UTF8 binary stream of characters to ASCII characters.
Hello,
I need an advice how to translate UTF8 binary stream of characters to ASCII characters. Translation will depends on the Locale (language) used.
For example, if UTF8 character ?(C381 in HEX) is used in Czech language I will need to translate it to two ASCII characters Ae; if the same ?character used in French language I will need to translate it to character A. Binary Stream will have some ACSII characters which will not need any translation as well.
Please, advise.
Thank you.
A Mickelson
U+C381 is "HANGUL SYLLABLE SSEOT"; surely it's not used in Czech?
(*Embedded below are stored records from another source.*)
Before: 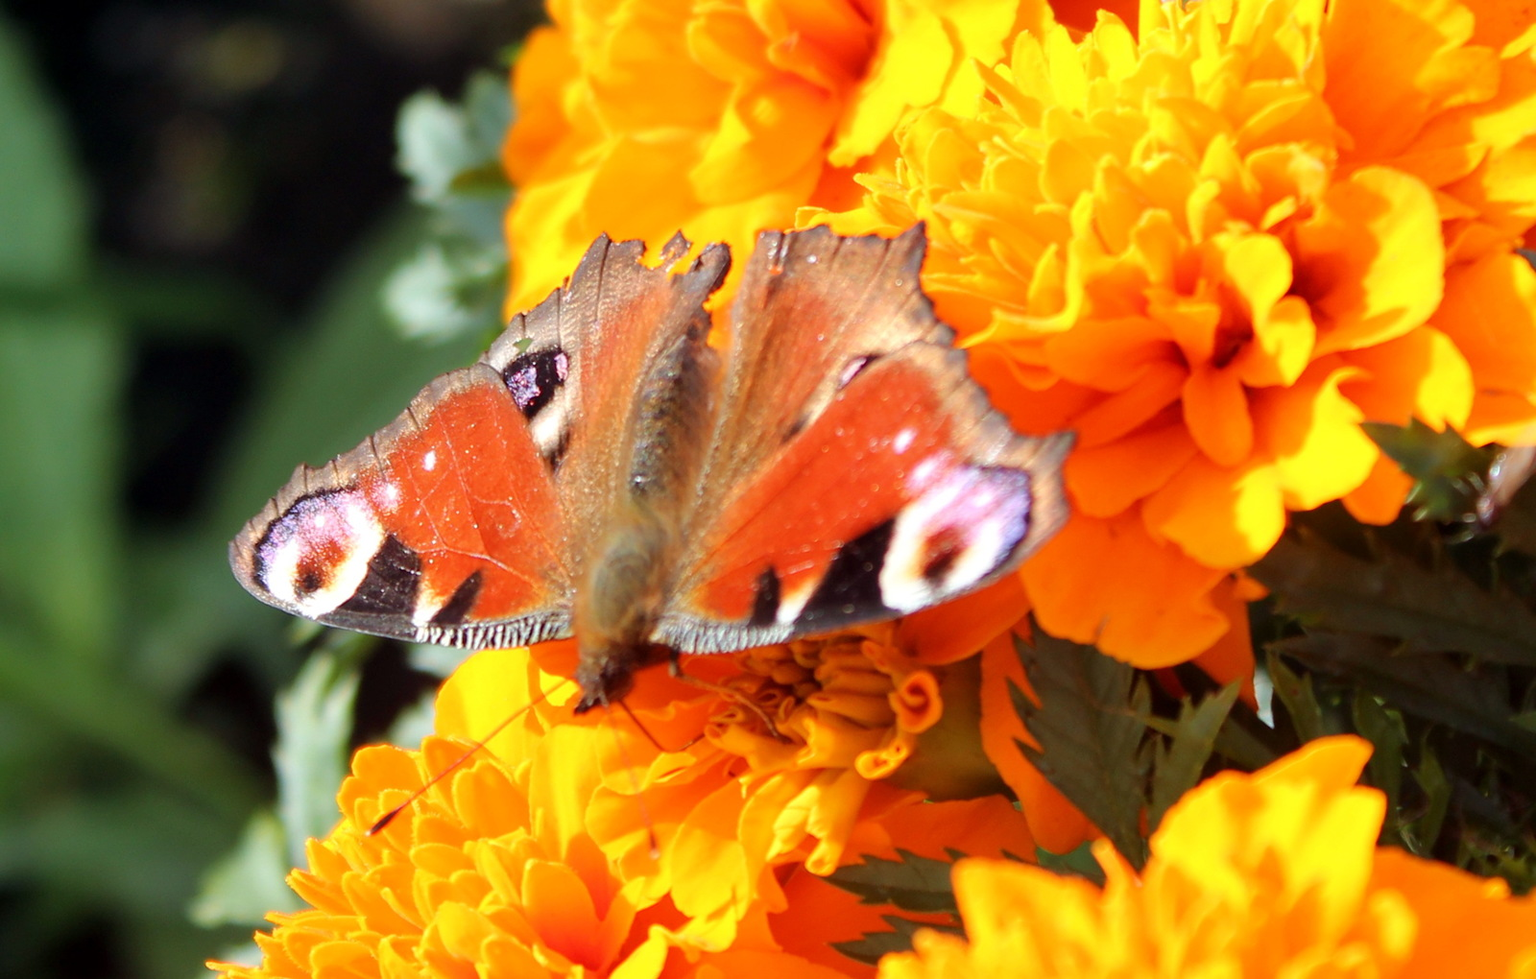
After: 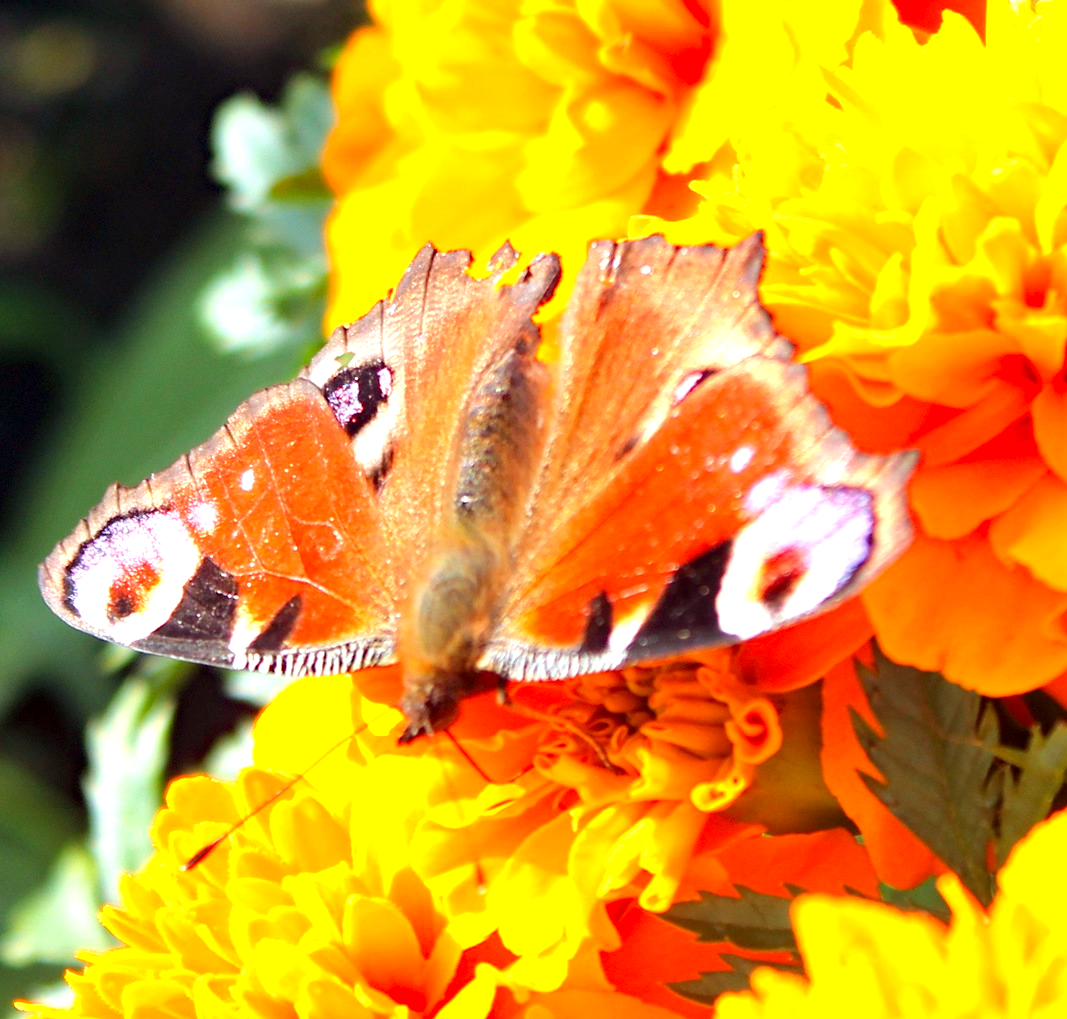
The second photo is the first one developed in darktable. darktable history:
crop and rotate: left 12.533%, right 20.773%
tone equalizer: edges refinement/feathering 500, mask exposure compensation -1.57 EV, preserve details no
exposure: exposure 1.001 EV, compensate exposure bias true, compensate highlight preservation false
color correction: highlights a* 0.934, highlights b* 2.82, saturation 1.07
haze removal: compatibility mode true, adaptive false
Anyway, I don't think there's anything in the standard API for such a conversion. For removing accents you can use a "normalizer" from ICU4J, but for other kinds of conversitions you may have to write the code yourself.
http://icu.sourceforge.net/userguide/normalization.html
> U+C381 is "HANGUL SYLLABLE SSEOT"; surely it's not
> used in Czech?
Probably C381 is the two bytes used by UTF-8 to represent Á.
I suggested in the (probably accidental) cross-post to convert the bytes to Unicode using an InputStreamReader before converting the Unicode characters to their language-specific replacements.
And personally I'm used to seeing Czech words like "Neumannová" transliterated as "Neumannova", i.e. just without the accent, rather than "Neumannovae". Not my problem though as long as I don't have to read the result.
?to Ae was an example only. I have to do translation for multiple languages, so for some of them one UTF8 to multiple ASCII must be done. I will try InputStreamReader to Unicode, because String.getByte("UTF-8") didn't do any good for me.Thank you!